The theatre was co-founded by the entrepreneur Fyodor Korsh and the actors Modest Pisarev and Vasily Andreyev-Burlak on the basis of the Anna Brenko's Pushkin Theatre which had gone bankrupt in 1881. In 1883 Korsh (who had received substantial financial help from the industrialist and patron of arts Alexander Bakhrushin) became its sole owner. Its earliest productions included Revizor by Nikolai Gogol, The Forest by Alexander Ostrovsky and Masquerade by Mikhail Lermontov.
The Korsh Theatre opened officially on 30 August 1885 and a year later staged its first major hit, Alexander Griboyedov's Woe from Wit. Daringly experimenting with technical stage effects, it instantly made itself a name as the most technically advanced theatre in Russia. Korsh's was the first totally electrified Moscow theatre in the days when even the Bolshoi and Maly Theatres relied mostly on gas lamps.

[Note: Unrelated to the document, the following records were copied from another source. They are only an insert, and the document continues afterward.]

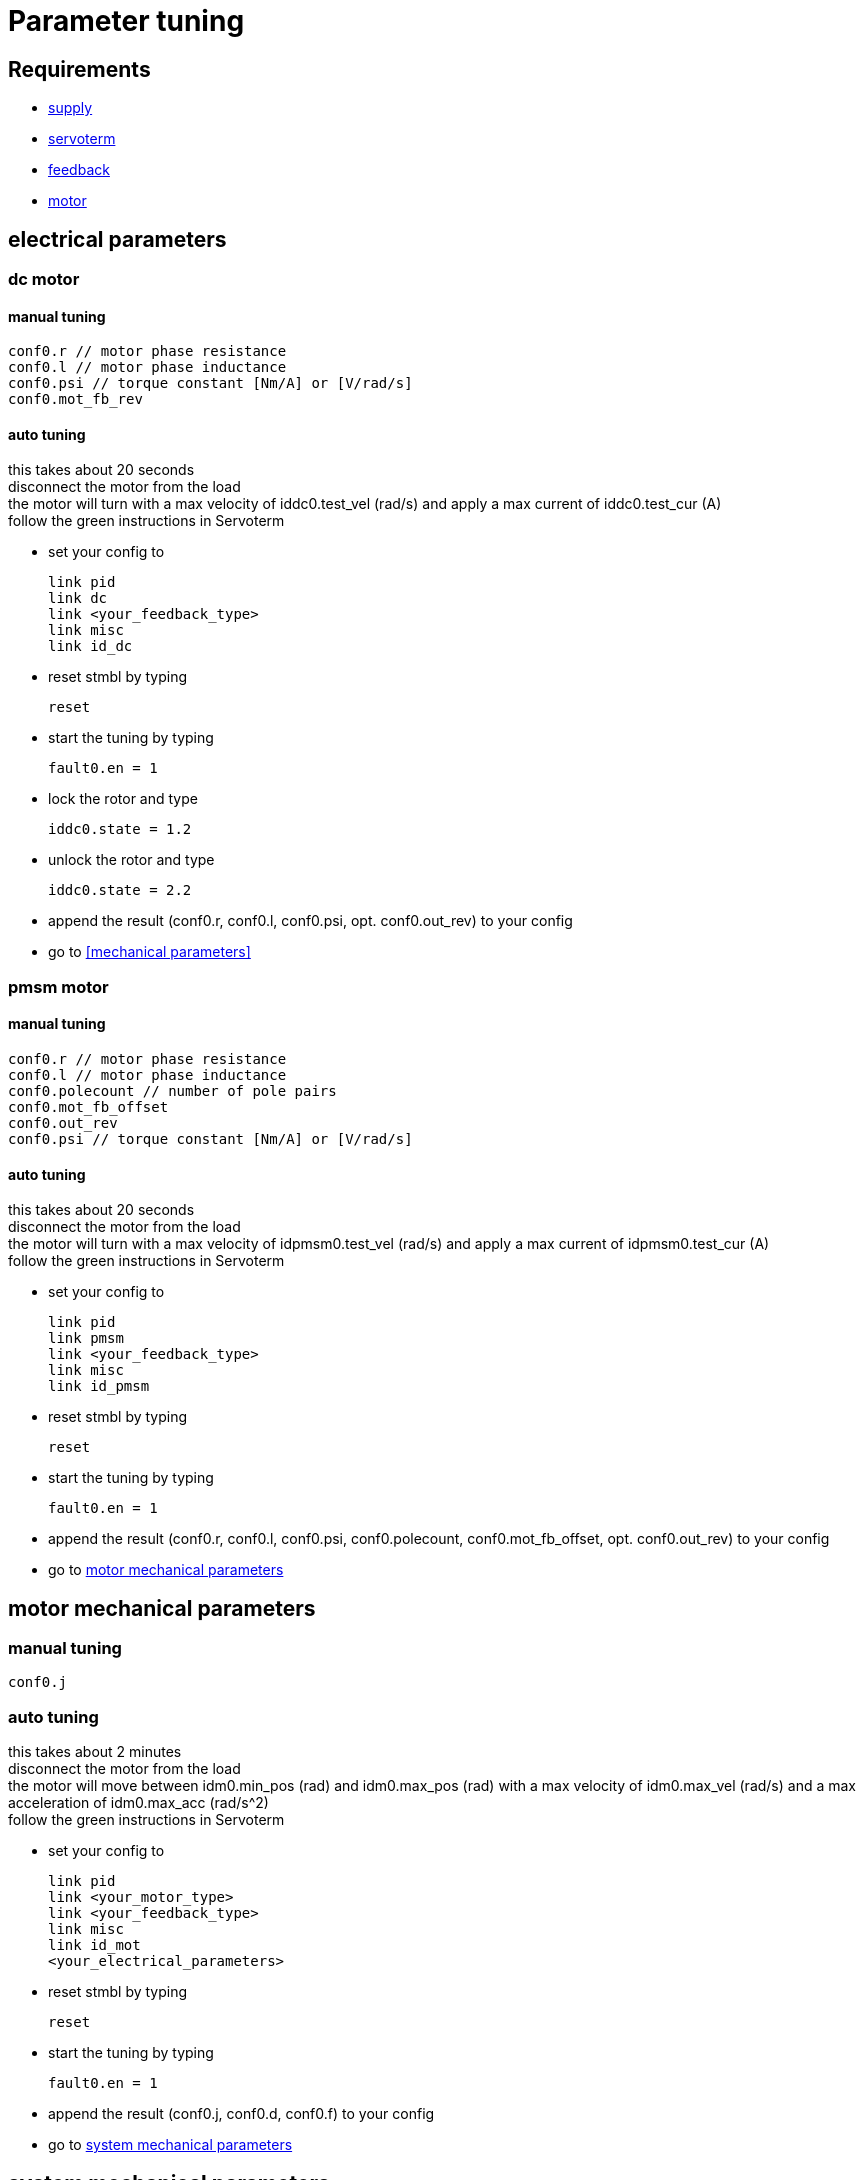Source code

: :lang: en

= Parameter tuning

== Requirements
- link:supply.adoc[supply]
- link:servoterm.adoc[servoterm]
- link:feedback.adoc[feedback]
- link:motor.adoc[motor]

== electrical parameters
=== dc motor
==== manual tuning
[source]
conf0.r // motor phase resistance
conf0.l // motor phase inductance
conf0.psi // torque constant [Nm/A] or [V/rad/s]
conf0.mot_fb_rev

==== auto tuning
this takes about 20 seconds +
disconnect the motor from the load +
the motor will turn with a max velocity of iddc0.test_vel (rad/s) and apply a max current of iddc0.test_cur (A) +
follow the green instructions in Servoterm

- set your config to
[source]
link pid
link dc
link <your_feedback_type>
link misc
link id_dc

- reset stmbl by typing
[source]
reset

- start the tuning by typing
[source]
fault0.en = 1

- lock the rotor and type
[source]
iddc0.state = 1.2

- unlock the rotor and type
[source]
iddc0.state = 2.2

- append the result (conf0.r, conf0.l, conf0.psi, opt. conf0.out_rev) to your config
- go to <<mechanical parameters>>

=== pmsm motor
==== manual tuning
[source]
conf0.r // motor phase resistance
conf0.l // motor phase inductance
conf0.polecount // number of pole pairs
conf0.mot_fb_offset
conf0.out_rev
conf0.psi // torque constant [Nm/A] or [V/rad/s]

==== auto tuning
this takes about 20 seconds +
disconnect the motor from the load +
the motor will turn with a max velocity of idpmsm0.test_vel (rad/s) and apply a max current of idpmsm0.test_cur (A) +
follow the green instructions in Servoterm

- set your config to
[source]
link pid
link pmsm
link <your_feedback_type>
link misc
link id_pmsm

- reset stmbl by typing
[source]
reset

- start the tuning by typing
[source]
fault0.en = 1

- append the result (conf0.r, conf0.l, conf0.psi, conf0.polecount, conf0.mot_fb_offset, opt. conf0.out_rev) to your config
- go to <<motor mechanical parameters>>

== motor mechanical parameters

=== manual tuning
[source]
conf0.j

=== auto tuning
this takes about 2 minutes +
disconnect the motor from the load +
the motor will move between idm0.min_pos (rad) and idm0.max_pos (rad) with a max velocity of idm0.max_vel (rad/s) and a max acceleration of idm0.max_acc (rad/s^2) +
follow the green instructions in Servoterm

- set your config to
[source]
link pid
link <your_motor_type>
link <your_feedback_type>
link misc
link id_mot
<your_electrical_parameters>

- reset stmbl by typing
[source]
reset

- start the tuning by typing
[source]
fault0.en = 1

- append the result (conf0.j, conf0.d, conf0.f) to your config
- go to <<system mechanical parameters>>

== system mechanical parameters
you can skip this step if you want to tune the motor without load +

=== manual tuning
[source]
conf0.j_sys
conf0.j_lpf

=== auto tuning
this takes about 2 minutes +
connect the motor to the load +
the motor will move between idm0.min_pos (rad) and idm0.max_pos (rad) with a max velocity of idm0.max_vel (rad/s) and a max acceleration of idm0.max_acc (rad/s^2) +
follow the green instructions in Servoterm

- set your config to
[source]
link pid
link <your_motor_type>
link <your_feedback_type>
link misc
link id_sys
<your_electrical_parameters>
<your_mechanical_parameters>

- reset stmbl by typing
[source]
reset

- start the tuning by typing
[source]
fault0.en = 1

- append the result (conf0.j_sys, conf0.d, conf0.f) to your config
- go to <<control loop tuning>>

== control loop tuning
=== manual tuning
[source]
conf0.pos_bw
conf0.vel_bw
conf0.vel_d

=== auto tuning
this takes about 2 minutes +
connect the motor to the load +
the motor will move between ids0.min_pos (rad) and ids0.max_pos (rad) with a max velocity of ids0.max_vel (rad/s) and a max acceleration of ids0.max_acc (rad/s^2) +
follow the green instructions in Servoterm

- set your config to
[source]
link pid
link <your_motor_type>
link <your_feedback_type>
link misc
link id_pid
<your_electrical_parameters>
<your_mechanical_parameters>

- reset stmbl by typing
[source]
reset

- start the tuning by typing
[source]
fault0.en = 1

- append the result (conf0.pos_bw, conf0.vel_bw, conf0.vel_d) to your config
- go to link:cmd.adoc[cmd]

Initially 'cheap' comedies and vaudevilles (by Arkady Kryukovskoy, Dmitry Mansfeld and Ivan Baryshev among others) dominated the theatre's repertoire, but it was on their commercial success that the Korsh Theatre built its financial independence and started producing serious work, including plays by Henrik Ibsen, Hermann Sudermann and Edmond Rostand.